# Chute won't rotate



## jtstott

Hey guys,
Getting excited to give my 32" Pro its first use.
One problem the chute seems jammed and will not rotate (stuck to the left).
It would rotate when it was delivered, but was a little sticky.
I would rather try to fix this myself rather than beg the dealer to send someone to my house.
Any suggestions on how to fix this??

Thanks!
Jason


----------



## ken53

Hi Jason
Most of the Dealers in my area don't spend much time fine tuning that chute Lever.

When you move the hand lever, "three" separate actions take place almost at the same time.
First the cable gets pulled releasing the chute to move, and next the rotating takes place. Then last the cable gets relaxed and it relocks the chute, so it stays in place.

Under the plastic cover next to the chute is the cable length adjustment. You need to lengthen the cable "jacket" so the actual cable pulls sooner and farther. This will pull the little fingers that lock the chute rotation so you can commence turning the chute. 

With that plastic cover off just play with it for a while. 

Also take a real good look at the underside of the hand lever, and note how the lever in the dash actually pulls that cable, when you first start the movement of the lever. The lever has a very unique double action design. Try to analyze how it works by viewing it from under the dash. 

After 2-3 minutes it will all make sense to you and you will know how to adjust the length of the cable to your liking.
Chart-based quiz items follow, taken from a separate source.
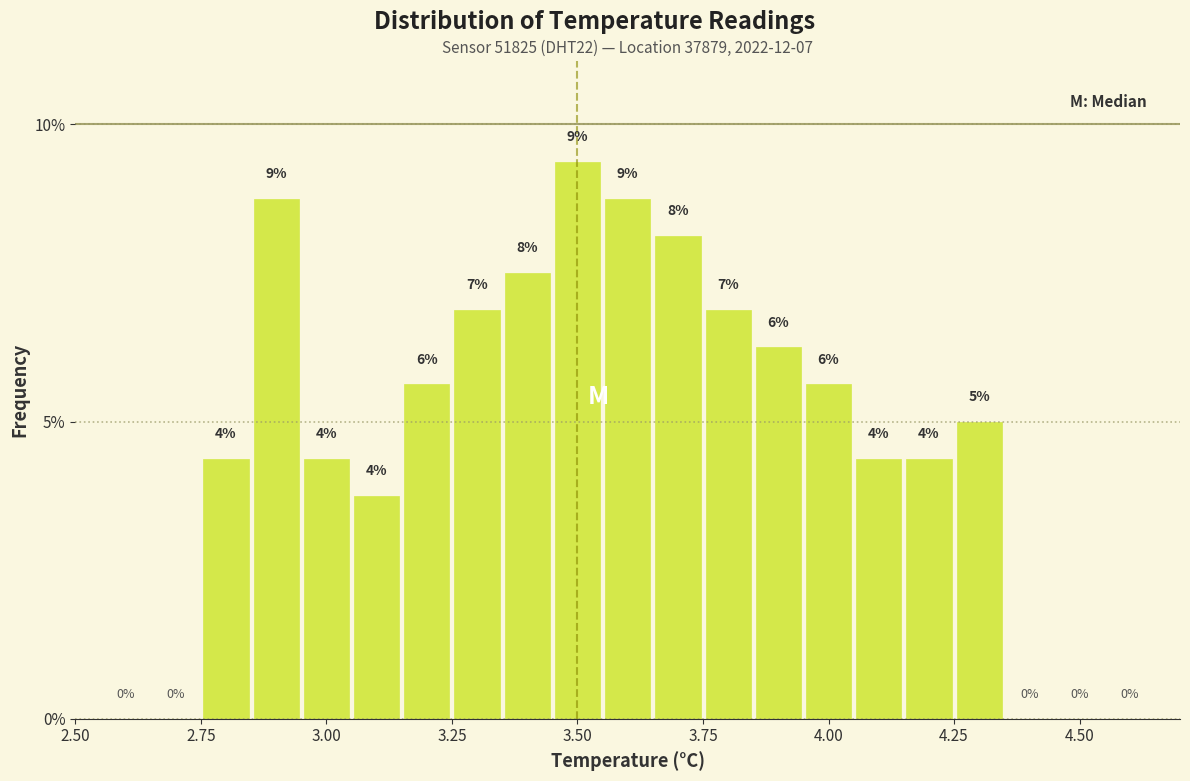

Around what value on the x-axis is the tallest bar? Give the approximate position of its centre, as read against the axis.

3.50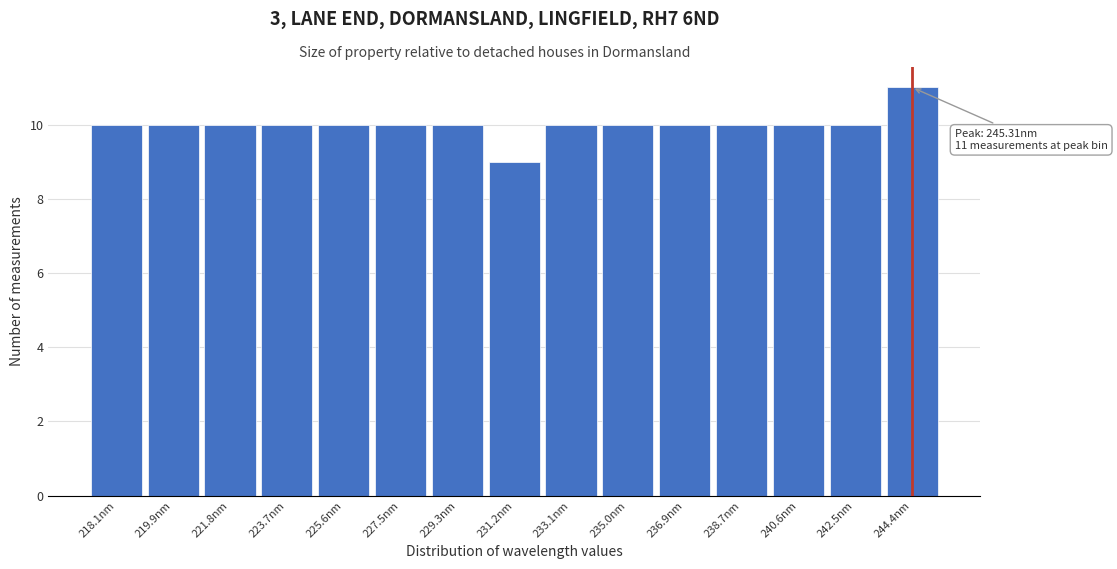

Reading right to left, extract all data points from this chart.

11	10	10	10	10	10	10	9	10	10	10	10	10	10	10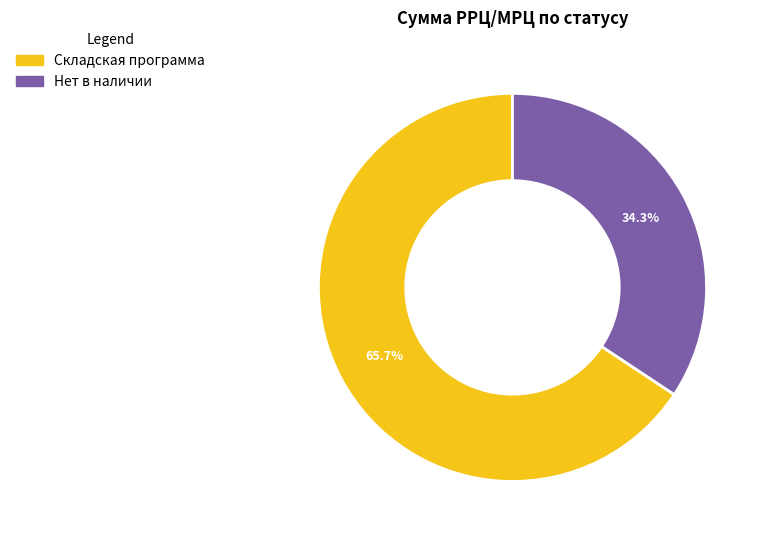

Rank the categories by value from lowest to highest.

Нет в наличии, Складская программа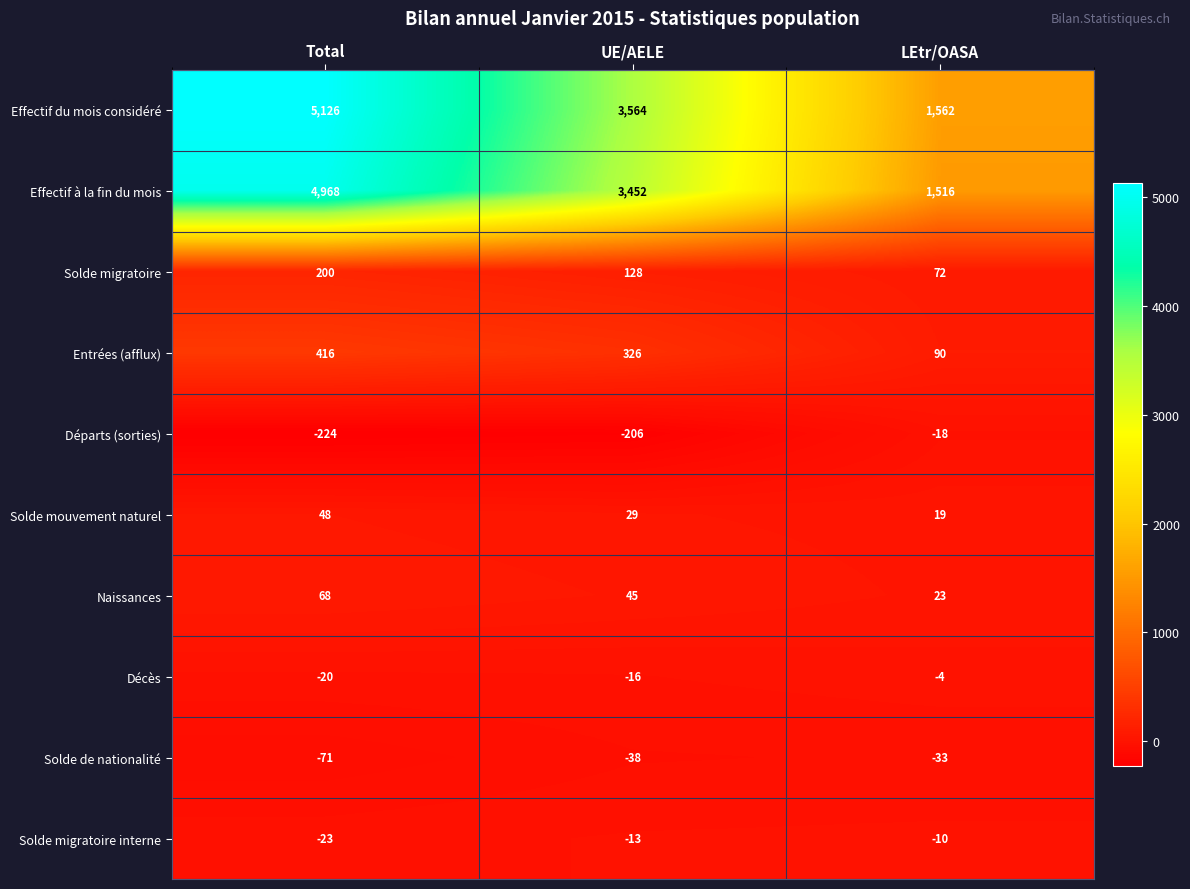

Is the value of Départs (sorties) at Total greater than the value of Effectif du mois considéré at UE/AELE?

No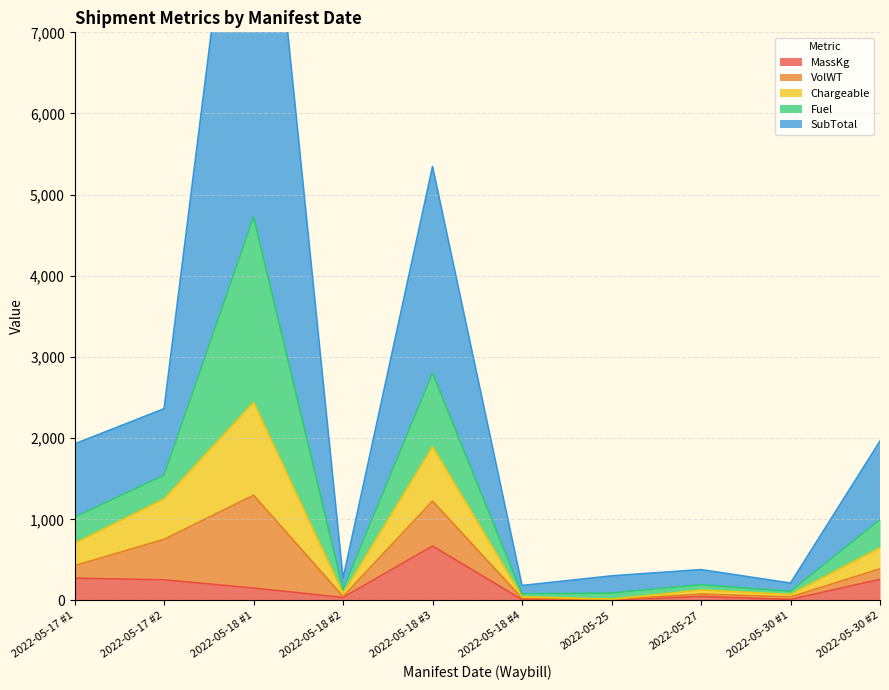

At which label does MassKg reach its peak?

2022-05-18 #3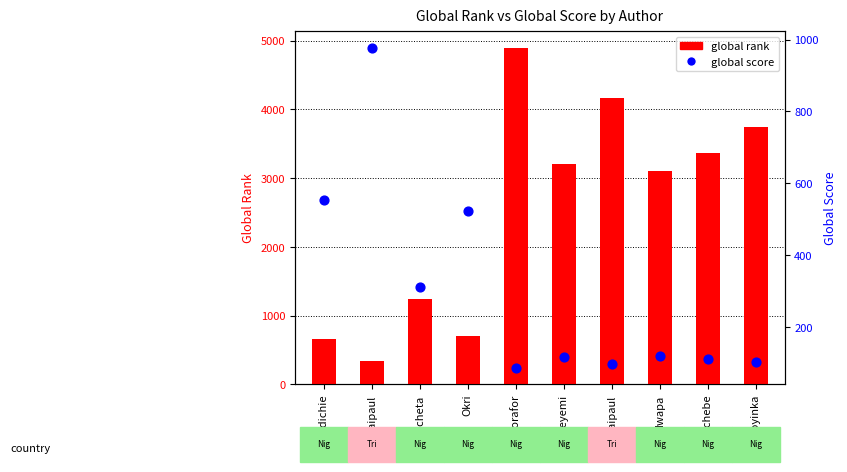

Is the value of global score at Okorafor greater than the value of global rank at Nwapa?

No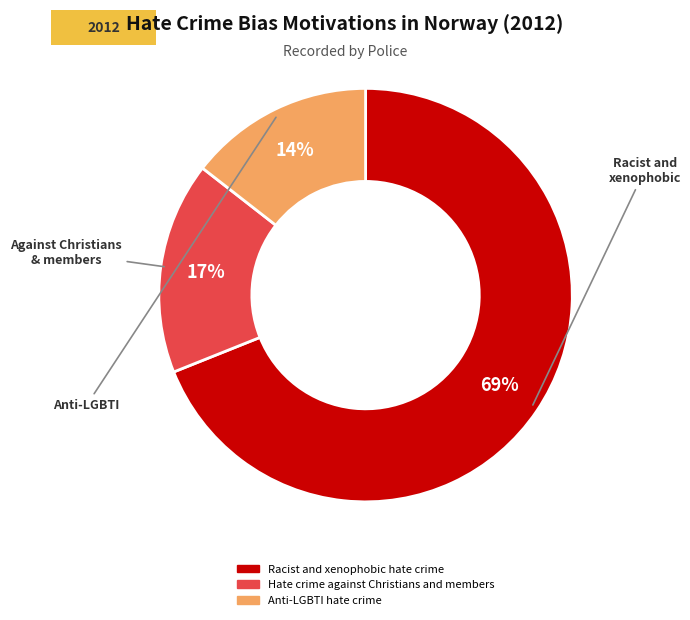

To the nearest percent, what is the average slice percentage?

33%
I put a little oil on "all" the related parts in the handle and at the chute. This helped it work very nice and smooth.

Ken


----------



## JRHAWK9

ken53 said:


> Hi Jason
> Most of the Dealers in my area don't spend much time fine tuning that chute Lever.
> 
> When you move the hand lever, "three" separate actions take place almost at the same time.
> First the cable gets pulled releasing the chute to move, and next the rotating takes place. Then last the cable gets relaxed and it relocks the chute, so it stays in place.
> 
> Under the plastic cover next to the chute is the cable length adjustment. You need to lengthen the cable "jacket" so the actual cable pulls sooner and farther. This will pull the little fingers that lock the chute rotation so you can commence turning the chute.
> 
> With that plastic cover off just play with it for a while.
> 
> Also take a real good look at the underside of the hand lever, and note how the lever in the dash actually pulls that cable, when you first start the movement of the lever. The lever has a very unique double action design. Try to analyze how it works by viewing it from under the dash.
> 
> After 2-3 minutes it will all make sense to you and you will know how to adjust the length of the cable to your liking.
> 
> I put a little oil on "all" the related parts in the handle and at the chute. This helped it work very nice and smooth.
> 
> Ken


I agree. I bought mine in a crate as I didn't want anybody touching it but me. I got to set it up myself correctly right from the start. I suggest the OP go over his machine with a fine tooth comb and check/adjust everything correctly, as I doubt it was set up that way by the dealership.

I use a product called Beaver Research Slick. It's a teflon-enriched lube that will withstand temperatures down to -30°F. I've tried oil, white-lithium grease, WD-40, etc and nothing works as good in the cold or for as long as Slick does. The cold doesn't affect it. WD-40 works good as a cleaner and water repellant, but that's about it.


----------



## jtstott

Well that was easy. Thanks Ken!!


----------



## ken53

Thanks 

I'll check into the Beaver Research Slick. It sounds like the stuff to use.

The two weird pivot points at the base of our hand lever. The ones that actually cause the pulling action on the cable before the lever starts to rotate the chute. These pivot points, I found benefit from lubricant.

Since I oiled these my chute unlocks and locks much quicker and consistent.

Ken


----------